Право предстает как единственный нормативный порядок в рамках системы, который к тому же может восприниматься стратегически действующими акторами не как совокупность норм, то есть интернализированных субъектом обобщенных поведенческих ожиданий, а как навязанные силой государственного принуждения внешние рамки деятельности. Именно поэтому Хабермас и называет систему сферой нормативно нейтральной социальности. Как мы пытались показать, такая схема – жизненный мир, система и право, как единственное связующее звено между ними – является очень сильной идеализацией. Но эта модель может оказаться весьма полезной, если, конечно, не пытаться онтологизировать ее и не рассматривать как эмпирическое описание современного общества. Дело в том, что она позволяет сфокусировать внимание на роли права как проводника влияния, с одной стороны, жизненного мира на систему, с другой стороны – системы на жизненный мир. “… Институты [гражданского или публичного права], которые закрепляют такие регулирующие механизмы как власть и деньги в жизненном мире, могут канализировать как влияние жизненного мира на формально организованные сферы действия, так и наоборот, влияние системы на коммуникативно структурированные области действия. В одном случае они функционируют как институциональные рамки, которые подчиняют самосохранение системы нормативным ограничениям жизненного мира; в другом случае – как базис, который подчиняет жизненный мир системным ограничениям материального воспроизводства…” [85].

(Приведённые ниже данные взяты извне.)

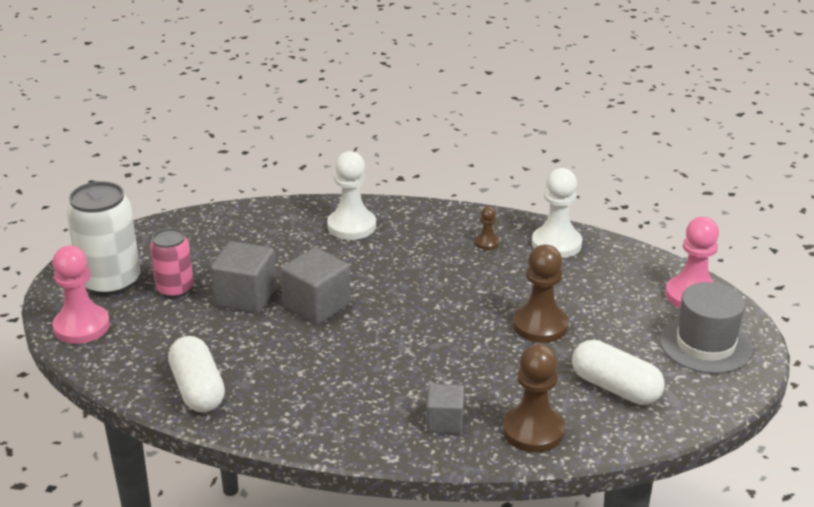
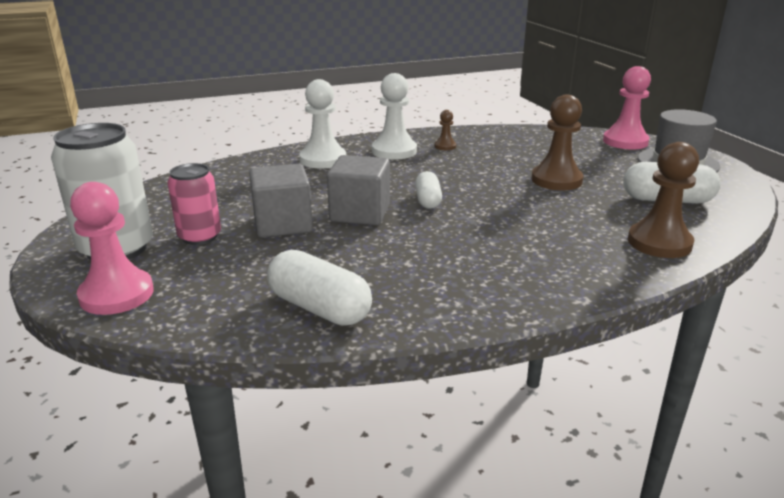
camera: 30 degrees left, 5 degrees down
grey cube [426,384,464,434] -> none
white pawn [532,168,582,258] -> white pawn moved to [372,73,417,160]
none -> white capsule [415,171,442,209]

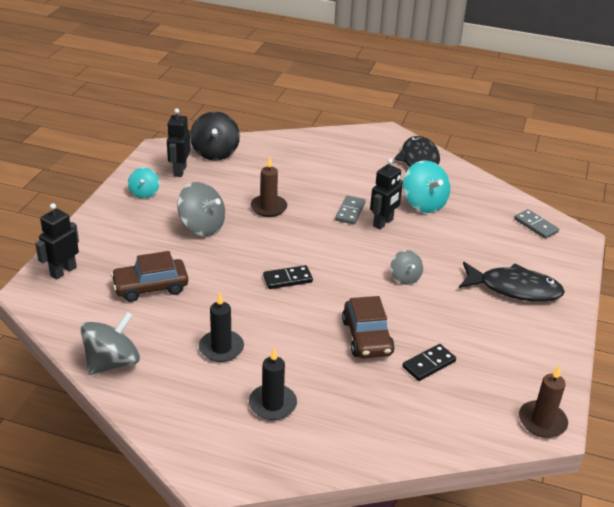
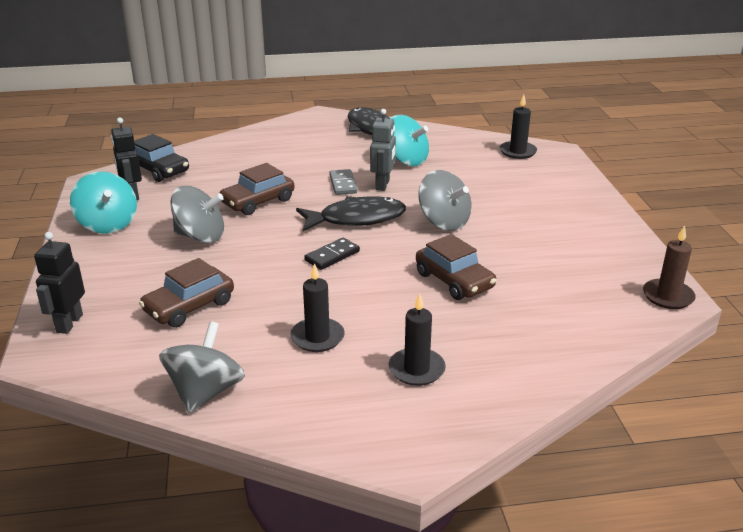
camera: 25 degrees left, 5 degrees down
turquoise spinning top [128,168,159,199] -> turquoise spinning top [70,171,137,234], size x1.70
black spinning top [190,111,240,161] -> black car [134,134,189,182]
brown candle [250,156,287,217] -> brown car [220,163,294,215]
black robot [370,159,403,230] -> grey robot [370,109,396,191]
grey spinning top [391,250,423,285] -> grey spinning top [419,170,472,231], size x1.70
black domino [402,344,456,381] -> none
black fish [459,262,565,302] -> black fish moved to [296,196,406,231]
grey domino [514,209,559,239] -> black candle [499,95,537,159]

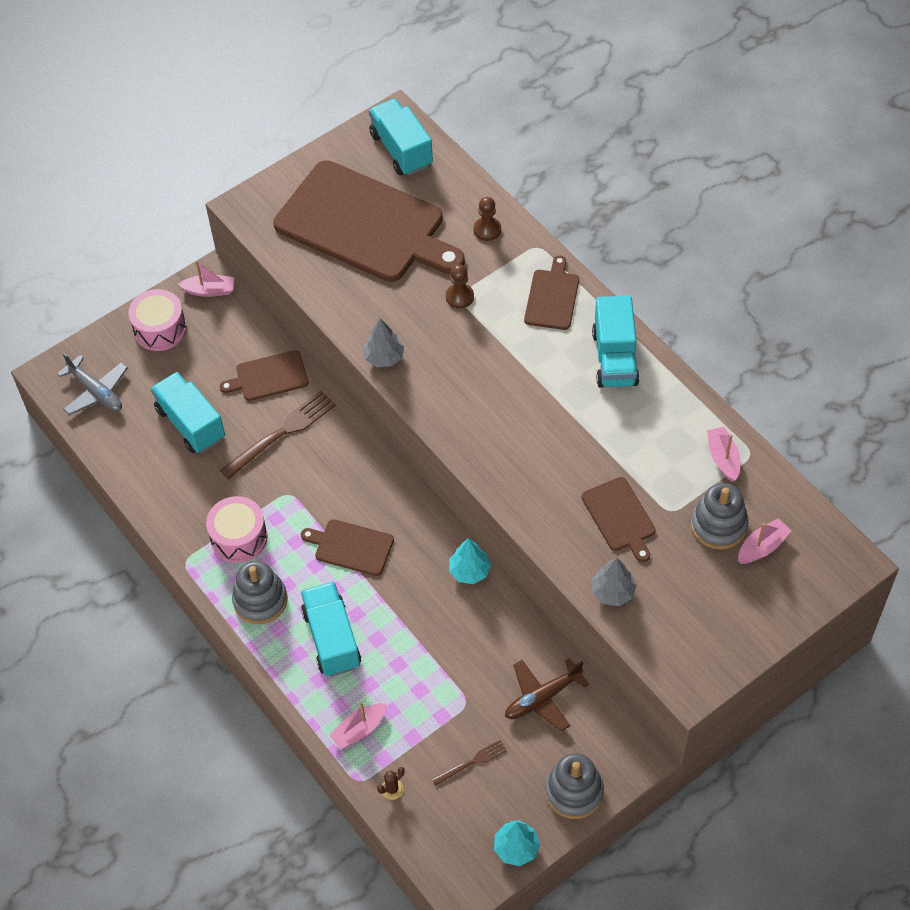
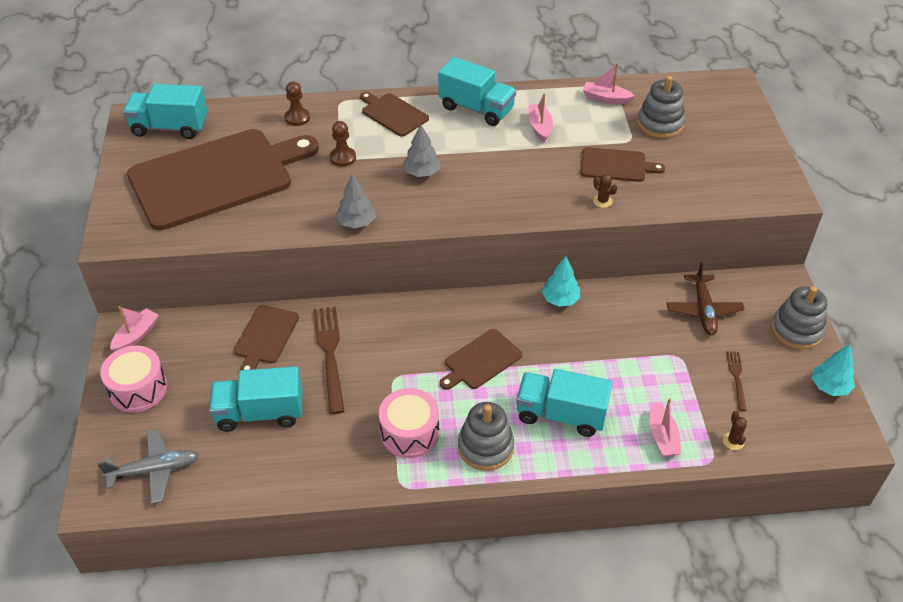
camera: 60 degrees left, 10 degrees down
grey tree [592,558,637,606] -> grey tree moved to [403,124,440,177]
pink boat [738,518,791,564] -> pink boat moved to [529,93,553,142]
none -> brown cactus [593,174,617,208]

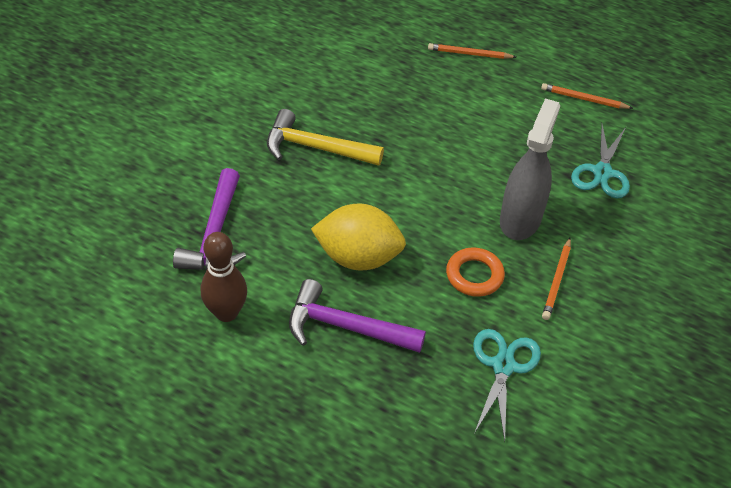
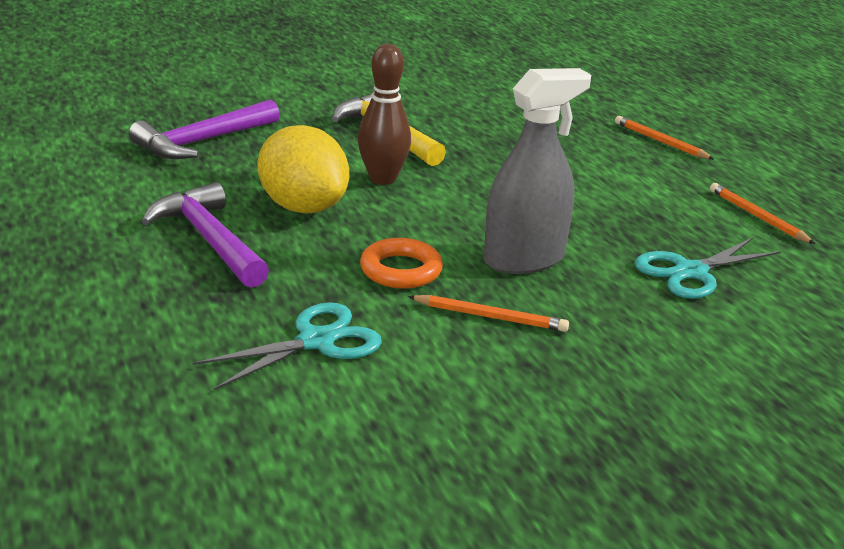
camera: 40 degrees right, 20 degrees down
brown bowling pin [201,232,247,322] -> brown bowling pin moved to [358,44,411,185]
orange pencil [542,238,571,320] -> orange pencil turned 135 degrees counterclockwise [408,295,569,332]

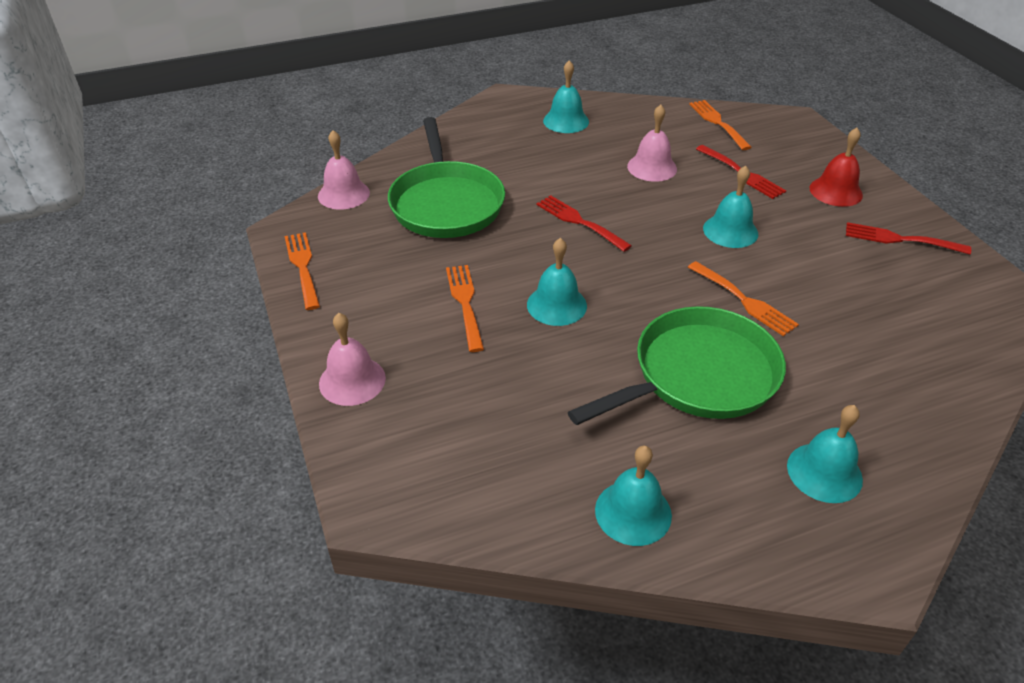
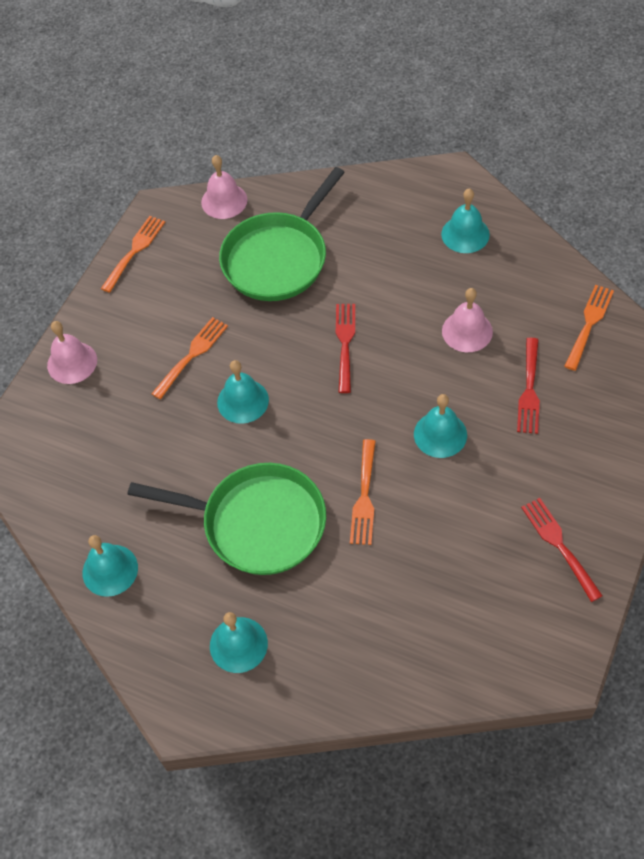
camera: 50 degrees right, 15 degrees up
red bell [809,128,863,207] -> none

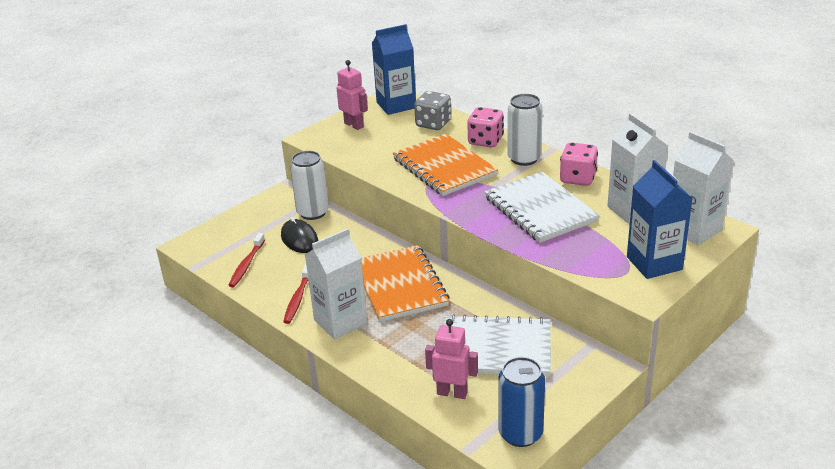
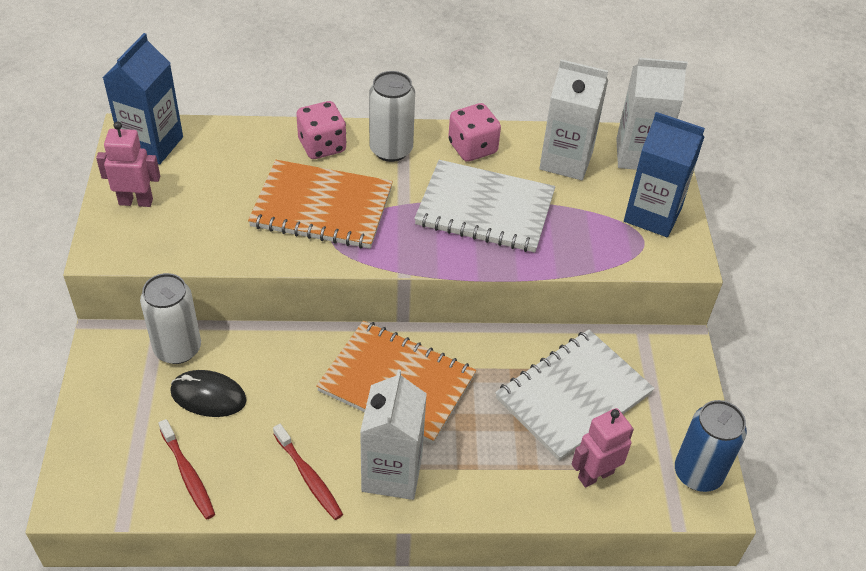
camera: 50 degrees left, 15 degrees up
grey dice [414,91,451,130] -> none

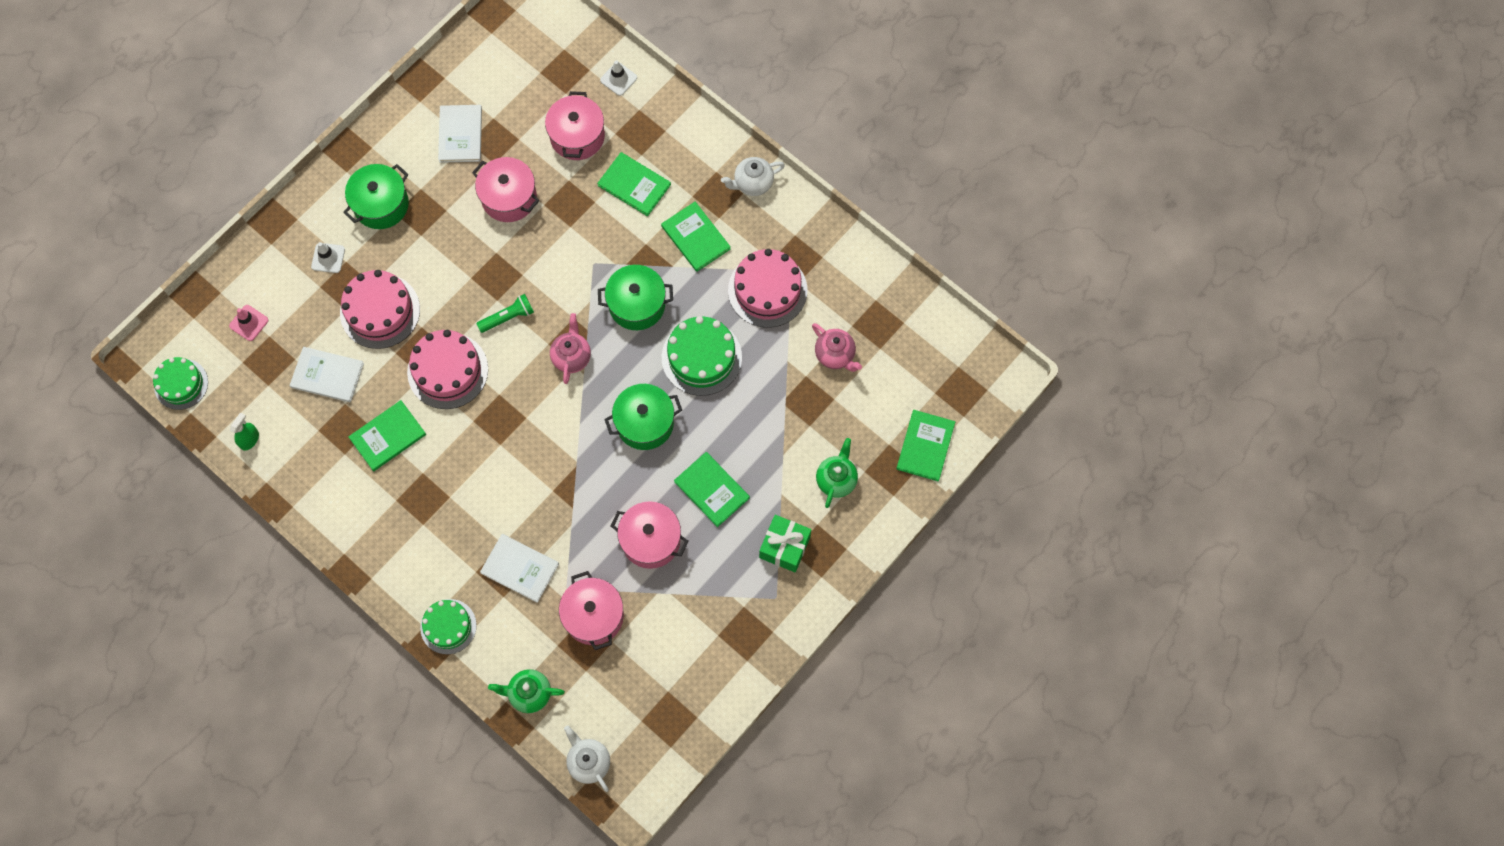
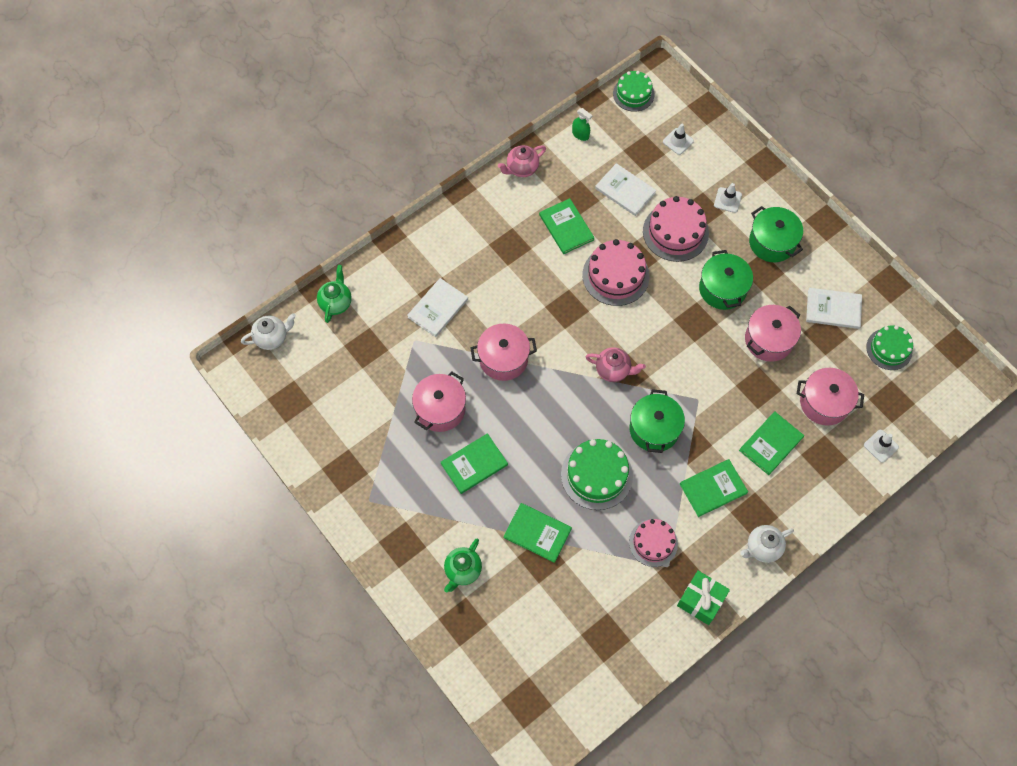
camera: 100 degrees right, 5 degrees down
pink traffic cone [229,305,268,341] -> white traffic cone [663,124,694,155]
white book [289,347,364,402] -> white book turned 75 degrees counterclockwise [595,163,657,216]
green cake [420,599,477,654] -> green cake moved to [866,325,913,370]
green flashlight [476,294,534,333] -> none
pink pot [559,571,624,650] -> pink pot moved to [470,323,537,381]
green pot [604,384,682,450] -> green pot moved to [699,250,753,310]
white teapot [721,157,785,196] -> white teapot turned 105 degrees counterclockwise [740,525,794,563]
pink cake [728,249,808,328] -> pink cake [629,519,678,567], size x0.66
green gift [759,515,811,572] -> green gift moved to [677,570,730,625]
pink teapot [812,323,862,372] -> pink teapot moved to [498,145,546,177]
green teapot [816,438,858,508] -> green teapot turned 90 degrees clockwise [444,539,482,593]
green book [896,410,955,482] -> green book moved to [504,503,572,563]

Тезис о праве как посреднике между системой и жизненным миром Хабермас развивает в явном противопоставлении теории систем Лумана, согласно которой право само является одной из аутопоэтически закрытых подсистем общества. Саморегулирующиеся социальные системы не могут действовать друг на друга напрямую, они являются окружающей средой друг для друга. Поэтому, с точки зрения Лумана, воздействие права на экономическую или административную систему – это всего лишь “шум”, на который они могут среагировать непредсказуемым образом, либо вообще проигнорировать его.

Хабермас реализовал обе стратегии исследования роли права в современном обществе, которые предполагаются его моделью. Уже в “Теории коммуникативного действия” он рассматривает процессы юридификации общества двояким образом: и как следствие сопротивления жизненного мира системным императивам, и как проявление “колонизации” жизненного мира системой с помощью права. Однако в этой работе больше внимания уделяется патологическим эффектам вторжения системы в жизненный мир. Критический анализ патологий современного общества был затем дополнен исследованием в “Фактичности и значимости” возможности жизненного мира “обуздать” систему посредством демократически производимого права. Здесь Хабермас приписывает праву потенциально решающую роль в судьбе современности. Оба исследования, на наш взгляд, оказались весьма продуктивными. Их результаты позволяют уйти от односторонней (либо исключительно критической, либо сугубо апологетической) оценки современного общества, дать более полный, взвешенный диагноз эпохи позднего модерна, обосновать неразрывную взаимосвязь правового государства и демократии.